En déclinant au sein de ces 3 mêmes groupes les votes en fonction des revenus et niveaux de vie des ménages, il ressort par exemple que les votes pour l'extrême droite, ainsi que la gauche radicale, correspondent nettement aux ménages pauvres et modestes, puis une partie de ceux s’approchant du revenu médian (qui oscille autour de 1800±100 € net/mois ces dernières années). Les ménages les plus aisés, au-delà du revenu médian, votent en revanche très majoritairement pour le centre élargi, et en particulier pour LREM.

En s'intéressant ensuite au 2nd tour, qui offrait l’unique choix entre les 2 représentants du RN et de la LREM, donc de l’extrême droite et du centre élargi, nous arrivons aux proportions suivantes (seul le pourcentage de vote RN apparaît ici, celui de LREM étant forcément le complément à 100 %, lorsqu’on considère les suffrages exprimés) :

Il est à noter par ailleurs que le niveau d’abstention croît significativement au niveau des ménages pauvres et modestes, par rapport aux deux autres catégories socio-économiques. Sans doute qu’il s’agit ici de la manifestation d’un désintérêt ou de l’insatisfaction du choix politique offert lors du 2nd tour à une partie de l’électorat, en particulier celui s'étant initialement exprimé pour la gauche radicale.

Cette abstention plus marquée des classes dites “populaires” aboutit mécaniquement à une surreprésentation des votes exprimés au niveau des ménages plus aisés.

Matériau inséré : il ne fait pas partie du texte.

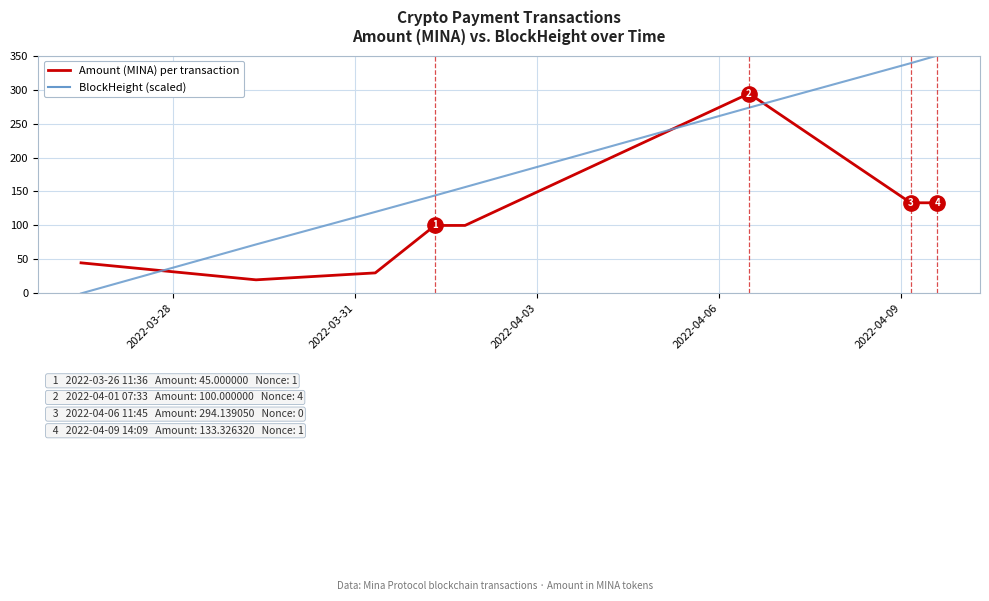

True or false: BlockHeight (scaled) and Amount (MINA) per transaction cross at least once.

True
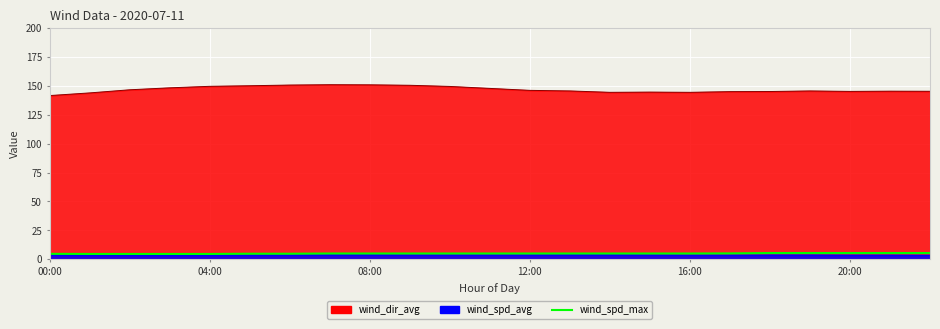

What is the maximum value shown in the chart?

5.3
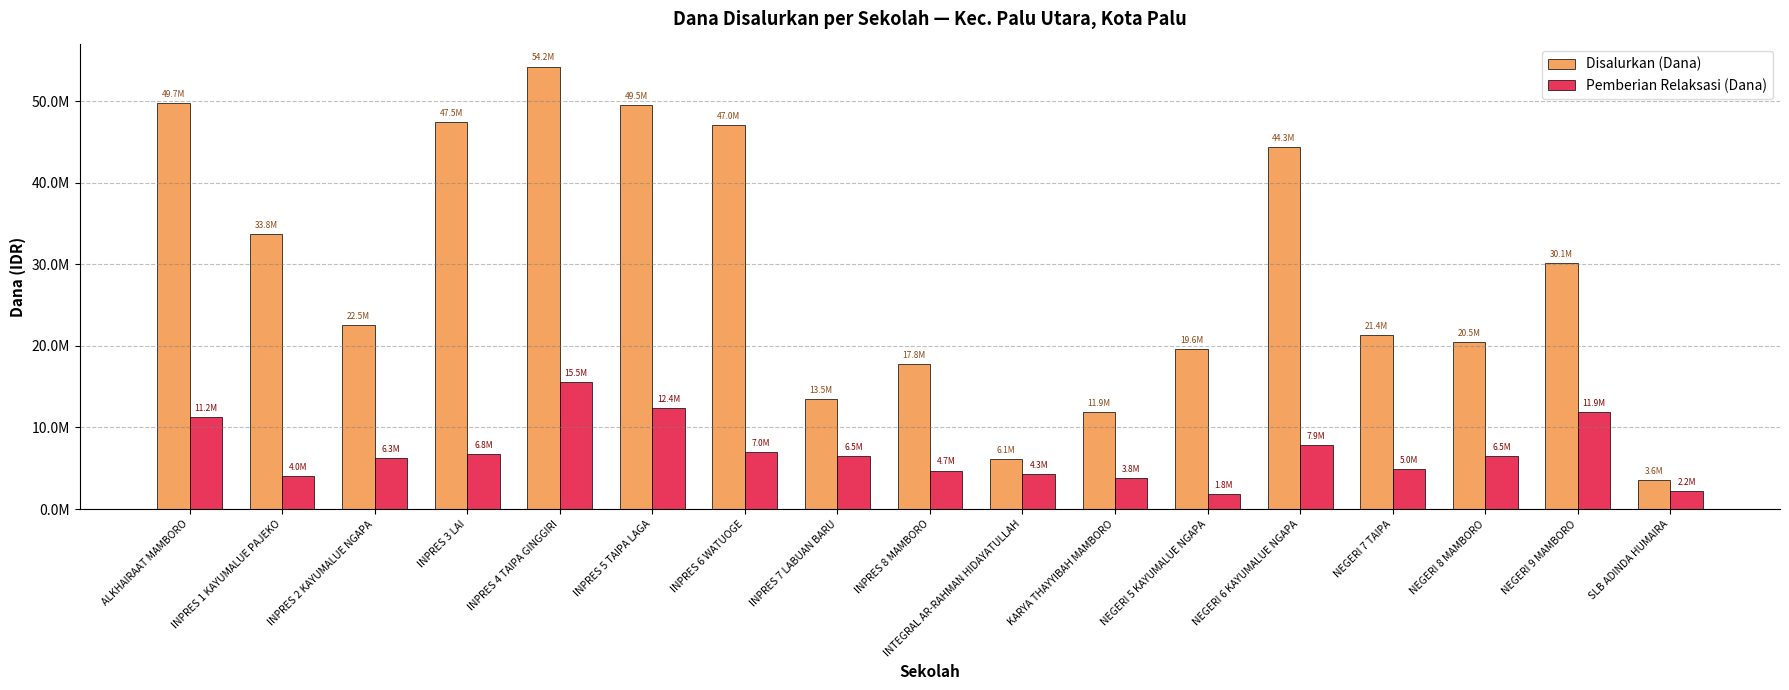

The Disalurkan (Dana) series shows 8447468 at INTEGRAL AR-RAHMAN HIDAYATULLAH. True or false?

False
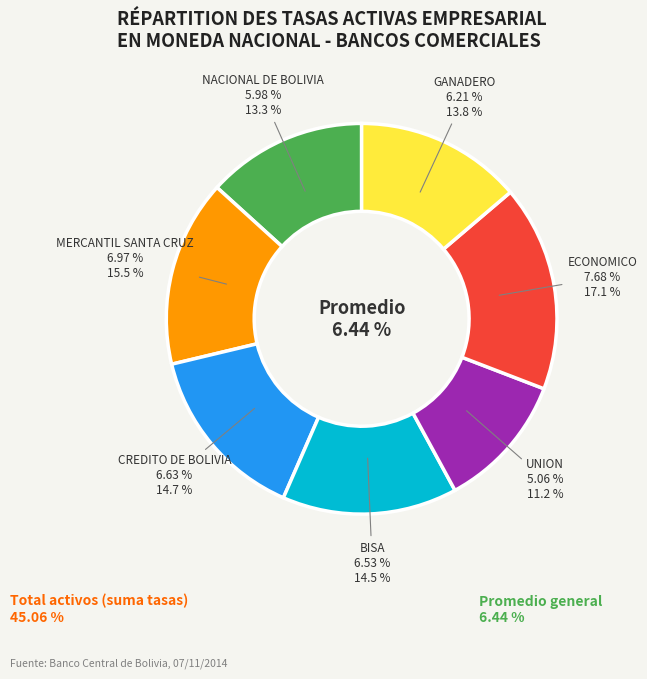

Is the sum of BISA and NACIONAL DE BOLIVIA greater than half?

No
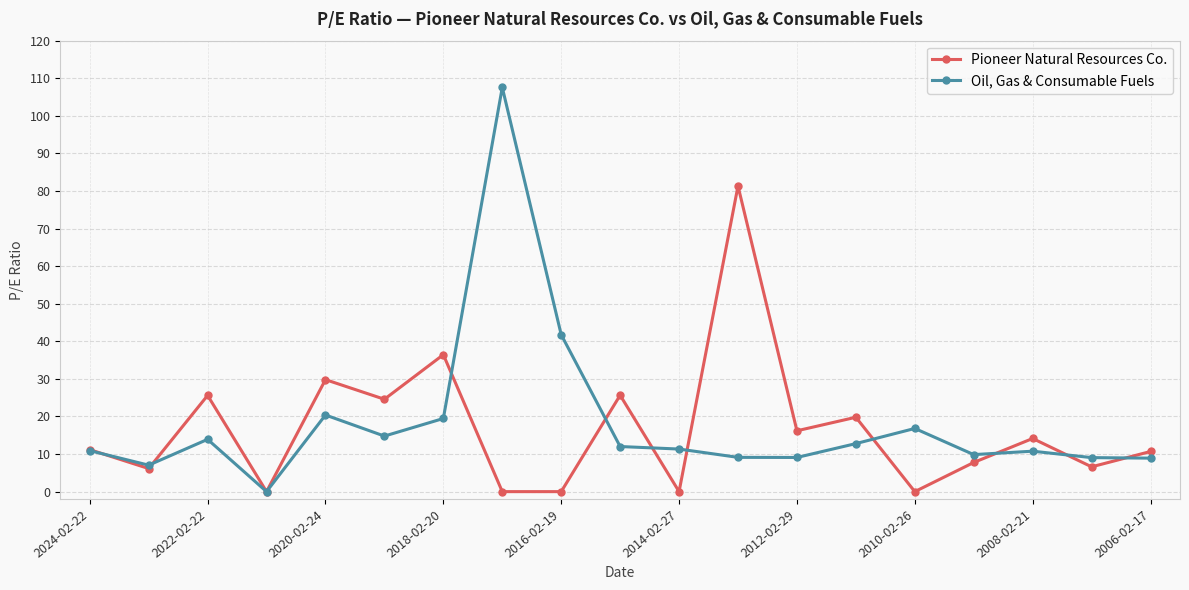

What is the value of the Pioneer Natural Resources Co. point at the 19th from the left?

10.7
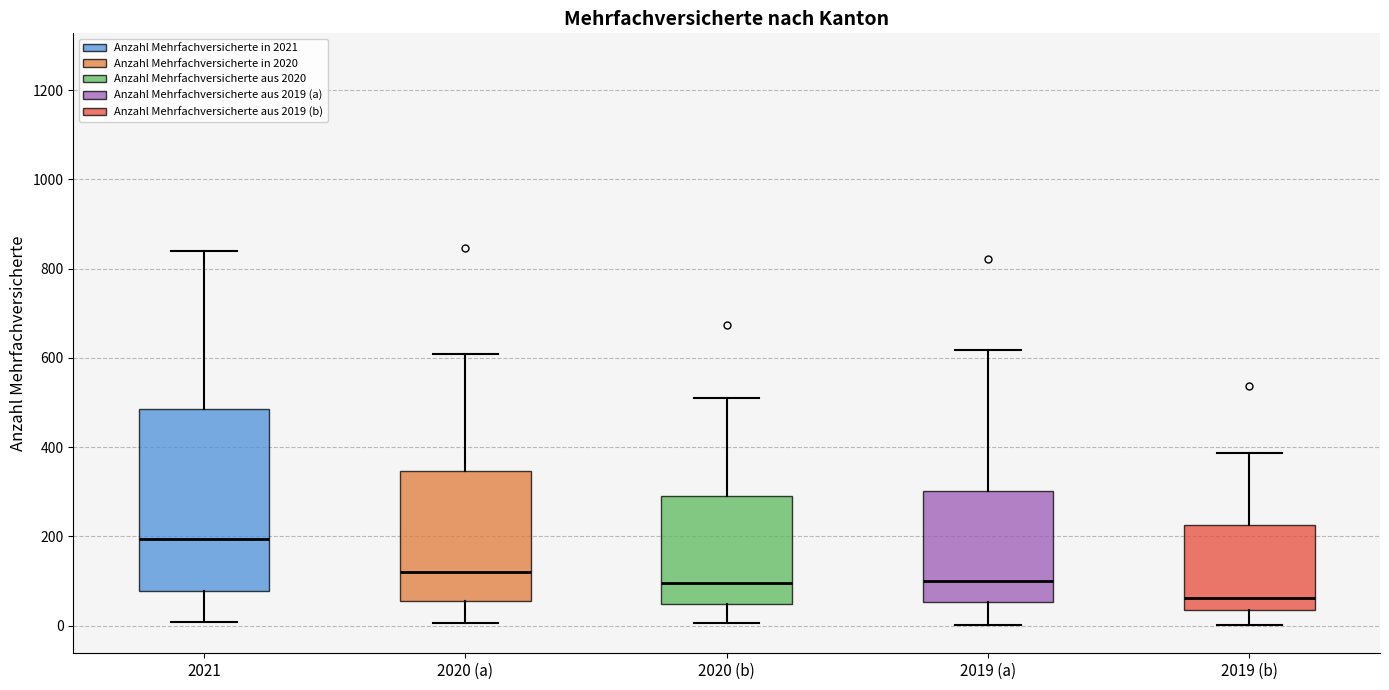

Reading left to right, transcribe this box plot: for each box, give where its median line is, the range the box spans, and where its two whiskers end, as read against the y-axis. The values are not printed on the chart, so give them approximately, as read against the axis.

2021: median 200, box 80 to 480, whiskers 0 to 840
2020 (a): median 120, box 60 to 340, whiskers 0 to 600
2020 (b): median 100, box 40 to 280, whiskers 0 to 520
2019 (a): median 100, box 60 to 300, whiskers 0 to 620
2019 (b): median 60, box 40 to 220, whiskers 0 to 380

Ceux-ci, bien que non-majoritaires au sein de la population (puisque les ménages aisés sont par définition au-delà du salaire médian majoré de 10 %, soit à partir de 2000 € net/mois), finissent par imposer au final et à l’ensemble un vote du « milieu » en rejetant davantage le RN dans ce cas :

Il apparaît donc qu’un déclassement progressif vécu (par ex. le taux de pauvreté ré-augmente structurellement après avoir atteint un minima au début des années 2000 en France) ou bien perçu (Cf. baromètres annuels de la pauvreté révélant des privations croissantes) par une fraction grandissante des français entraine inévitablement une errosion progressive des suffrages en principe en faveur des partis modérés, ou dits “de gouvernement”. On en arrive donc à une situation de plus en plus paradoxale, à chaque quinquennat en France, car in fine ces partis ne parviennent à être considérés comme représentatifs de la majorité exprimée uniquement par le biais du verrouillage des modes de scrutins, voire de stratégies électoralistes en amont. Il conviendrait donc a minima de réformer déjà ces aspects institutionnels, avant de s’attaquer plus profondément au modèle économique (à dominante néolibérale de par les traités européens ratifiés ces dernières décennies, dont celui de Lisbonne après le rejet référendaire de 2005) qui lui, est la cause certaine d’une montée des inégalités, soit un effacement des classes moyennes d’un point de vue socio-économique, et de la stabilité d’une nation, d’un point de vue politique.